D | E  

Port-Louis, Hauptquartier des Geheimdienstes

Szene 3

Wie immer trug Marie Soussent eine Bluse, die von unten her aufgeknöpft war – so, dass man ihren Bauch sehen konnte. Marie war stolz auf diesen Bauch, für dessen akkurate Wölbung sie auf Kraftmaschinen litt und dessen Oberfläche sie regelmässig in der Sonne bräunte. Ja vor Jahresfrist hatte sie sich gar einen kleinen Punkt auf diesen Bauch tätowieren lassen. Es war wirklich nur ein kleiner Punkt, etwa drei Zentimeter unterhalb des Bauchnabels. Und doch erwischte sich Maille immer wieder dabei, dass er wie gebannt auf diesen Punkt starrte – ganz als erwarte er, das bisschen Tinte in dieser Haut werde plötzlich ein Geheimnis lüften, seine Bedeutung verraten.

Marie war mehr als nur die erste Sekretärin der Abteilung: Sie war eine Zentrale auf zwei Beinen, die alles wusste, alles koordinierte und ohne zu fragen ergänzte, was andere vergassen - und das war einiges. Einmal, als Maries Katze von einem Auto überfahren worden war, hatte Maille sie zu sich nach Hause eingeladen. Er hatte gekocht, grünen Reis mit frischer Sepia (Dirivè).

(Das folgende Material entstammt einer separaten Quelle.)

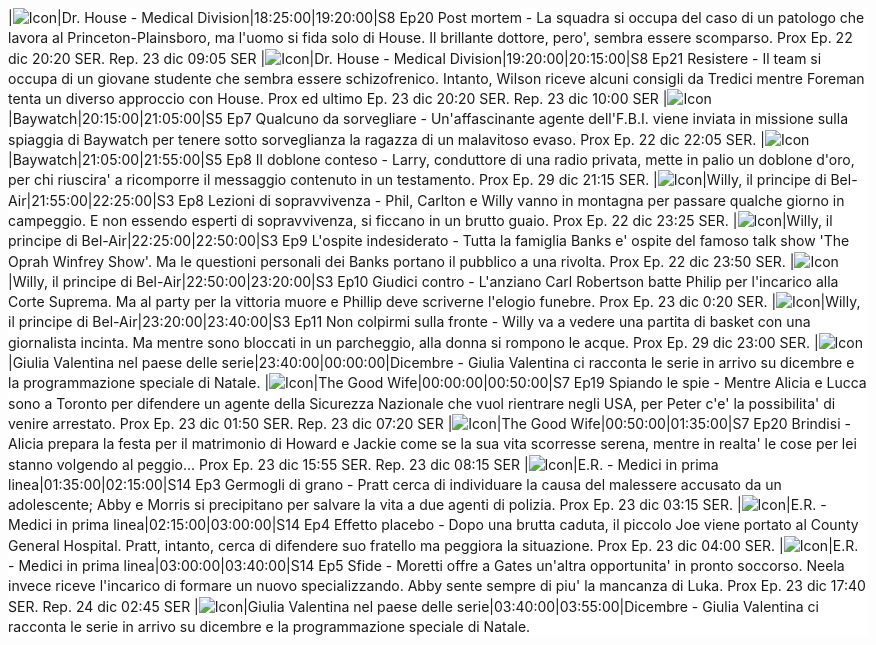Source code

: |![Icon](https://guidatv.sky.it/uuid/60b993f8-e8f6-4f64-9d98-0abb84981860/cover?md5ChecksumParam=cd5a13a087816bdf803780fdd2ec429a)|Dr. House - Medical Division|18:25:00|19:20:00|S8 Ep20 Post mortem - La squadra si occupa del caso di un patologo che lavora al Princeton-Plainsboro, ma l&#039;uomo si fida solo di House. Il brillante dottore, pero&#039;, sembra essere scomparso. Prox Ep. 22 dic 20:20 SER. Rep. 23 dic 09:05 SER
|![Icon](https://guidatv.sky.it/uuid/86bc2a37-8895-457b-88e3-7ea1310eb167/cover?md5ChecksumParam=cd5a13a087816bdf803780fdd2ec429a)|Dr. House - Medical Division|19:20:00|20:15:00|S8 Ep21 Resistere - Il team si occupa di un giovane studente che sembra essere schizofrenico. Intanto, Wilson riceve alcuni consigli da Tredici mentre Foreman tenta un diverso approccio con House. Prox ed ultimo Ep. 23 dic 20:20 SER. Rep. 23 dic 10:00 SER
|![Icon](https://guidatv.sky.it/uuid/5c14c08c-43ed-4873-a86a-d99e5576126e/cover?md5ChecksumParam=193836f0f7b8d5fc19d048d3ca6b43bc)|Baywatch|20:15:00|21:05:00|S5 Ep7 Qualcuno da sorvegliare - Un&#039;affascinante agente dell&#039;F.B.I. viene inviata in missione sulla spiaggia di Baywatch per tenere sotto sorveglianza la ragazza di un malavitoso evaso. Prox Ep. 22 dic 22:05 SER.
|![Icon](https://guidatv.sky.it/uuid/d09b876d-228f-48c4-9b7e-db444ddf46c4/cover?md5ChecksumParam=193836f0f7b8d5fc19d048d3ca6b43bc)|Baywatch|21:05:00|21:55:00|S5 Ep8 Il doblone conteso - Larry, conduttore di una radio privata, mette in palio un doblone d&#039;oro, per chi riuscira&#039; a ricomporre il messaggio contenuto in un testamento. Prox Ep. 29 dic 21:15 SER.
|![Icon](https://guidatv.sky.it/uuid/51b26b9c-985f-4d22-950b-c49b80ba0d77/cover?md5ChecksumParam=f66d763243df70f0fed6daba40654adc)|Willy, il principe di Bel-Air|21:55:00|22:25:00|S3 Ep8 Lezioni di sopravvivenza - Phil, Carlton e Willy vanno in montagna per passare qualche giorno in campeggio. E non essendo esperti di sopravvivenza, si ficcano in un brutto guaio. Prox Ep. 22 dic 23:25 SER.
|![Icon](https://guidatv.sky.it/uuid/26a26451-edfd-4130-8abf-547f1d5c80b0/cover?md5ChecksumParam=f66d763243df70f0fed6daba40654adc)|Willy, il principe di Bel-Air|22:25:00|22:50:00|S3 Ep9 L&#039;ospite indesiderato - Tutta la famiglia Banks e&#039; ospite del famoso talk show &#039;The Oprah Winfrey Show&#039;. Ma le questioni personali dei Banks portano il pubblico a una rivolta. Prox Ep. 22 dic 23:50 SER.
|![Icon](https://guidatv.sky.it/uuid/d75d0287-bc79-41b8-8c88-5687a216cd9e/cover?md5ChecksumParam=f66d763243df70f0fed6daba40654adc)|Willy, il principe di Bel-Air|22:50:00|23:20:00|S3 Ep10 Giudici contro - L&#039;anziano Carl Robertson batte Philip per l&#039;incarico alla Corte Suprema. Ma al party per la vittoria muore e Phillip deve scriverne l&#039;elogio funebre. Prox Ep. 23 dic 0:20 SER.
|![Icon](https://guidatv.sky.it/uuid/8dbdd0a8-a3d3-4552-9d7b-4359f2ceb829/cover?md5ChecksumParam=f66d763243df70f0fed6daba40654adc)|Willy, il principe di Bel-Air|23:20:00|23:40:00|S3 Ep11 Non colpirmi sulla fronte - Willy va a vedere una partita di basket con una giornalista incinta. Ma mentre sono bloccati in un parcheggio, alla donna si rompono le acque. Prox Ep. 29 dic 23:00 SER.
|![Icon](https://guidatv.sky.it/uuid/8f58e2f5-8cc9-46ff-9d41-b56091513fe8/cover?md5ChecksumParam=dad1f38424ae1c54cf0cf3bdc3673dab)|Giulia Valentina nel paese delle serie|23:40:00|00:00:00|Dicembre - Giulia Valentina ci racconta le serie in arrivo su dicembre e la programmazione speciale di Natale.
|![Icon](https://guidatv.sky.it/uuid/1bda47b8-806c-44bb-ac57-77442e95ce0d/cover?md5ChecksumParam=b8a6b19c643eece22ede67dd9a4fa911)|The Good Wife|00:00:00|00:50:00|S7 Ep19 Spiando le spie - Mentre Alicia e Lucca sono a Toronto per difendere un agente della Sicurezza Nazionale che vuol rientrare negli USA, per Peter c&#039;e&#039; la possibilita&#039; di venire arrestato. Prox Ep. 23 dic 01:50 SER. Rep. 23 dic 07:20 SER
|![Icon](https://guidatv.sky.it/uuid/53b8ab41-cdbe-497c-a0f8-1fab3c4be3fe/cover?md5ChecksumParam=b8a6b19c643eece22ede67dd9a4fa911)|The Good Wife|00:50:00|01:35:00|S7 Ep20 Brindisi - Alicia prepara la festa per il matrimonio di Howard e Jackie come se la sua vita scorresse serena, mentre in realta&#039; le cose per lei stanno volgendo al peggio... Prox Ep. 23 dic 15:55 SER. Rep. 23 dic 08:15 SER
|![Icon](https://guidatv.sky.it/uuid/a8362790-ae4d-403a-90f1-ad949efbe8f7/cover?md5ChecksumParam=a6c496415fa588e341b39477b60affc7)|E.R. - Medici in prima linea|01:35:00|02:15:00|S14 Ep3 Germogli di grano - Pratt cerca di individuare la causa del malessere accusato da un adolescente; Abby e Morris si precipitano per salvare la vita a due agenti di polizia. Prox Ep. 23 dic 03:15 SER.
|![Icon](https://guidatv.sky.it/uuid/ec74ae77-6cd3-4219-ace9-838fa200e925/cover?md5ChecksumParam=a6c496415fa588e341b39477b60affc7)|E.R. - Medici in prima linea|02:15:00|03:00:00|S14 Ep4 Effetto placebo - Dopo una brutta caduta, il piccolo Joe viene portato al County General Hospital. Pratt, intanto, cerca di difendere suo fratello ma peggiora la situazione. Prox Ep. 23 dic 04:00 SER.
|![Icon](https://guidatv.sky.it/uuid/8c14b74c-d783-4478-abbf-9e0a0b2efaa6/cover?md5ChecksumParam=a6c496415fa588e341b39477b60affc7)|E.R. - Medici in prima linea|03:00:00|03:40:00|S14 Ep5 Sfide - Moretti offre a Gates un&#039;altra opportunita&#039; in pronto soccorso. Neela invece riceve l&#039;incarico di formare un nuovo specializzando. Abby sente sempre di piu&#039; la mancanza di Luka. Prox Ep. 23 dic 17:40 SER. Rep. 24 dic 02:45 SER
|![Icon](https://guidatv.sky.it/uuid/8f58e2f5-8cc9-46ff-9d41-b56091513fe8/cover?md5ChecksumParam=dad1f38424ae1c54cf0cf3bdc3673dab)|Giulia Valentina nel paese delle serie|03:40:00|03:55:00|Dicembre - Giulia Valentina ci racconta le serie in arrivo su dicembre e la programmazione speciale di Natale.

Sie waren in seinem Garten gesessen und hatten einige Gläser Wein getrunken. Maille erinnerte sich noch gut daran, wie ihr kurzes Blondhaar in der Nacht zu leuchten schien. Dann hatte er sie geküsst. Sie hatte es geschehen lassen, ja sie hatte sich gar an ihn gedrückt – jedenfalls hatte er sich das eingebildet. Irgendwann aber war sie abrupt aufgestanden und in der Nacht verschwunden. Sie hatten nachher nie mehr darüber gesprochen - warum auch? Aber seither schien Marie überzeugt, dass Maille ein Frauenheld war, der sich auf seinen Dienstreisen von einem Abenteuer zum nächsten hangelte. Und sie liess keine Gelegenheit aus, hämische Anspielungen auf Mailles Triebhaushalt zu placieren. Dass er seine Blicke vor allem nicht von ihrem Bauch lösen konnte – das hingegen bemerkte sie offensichtlich nicht.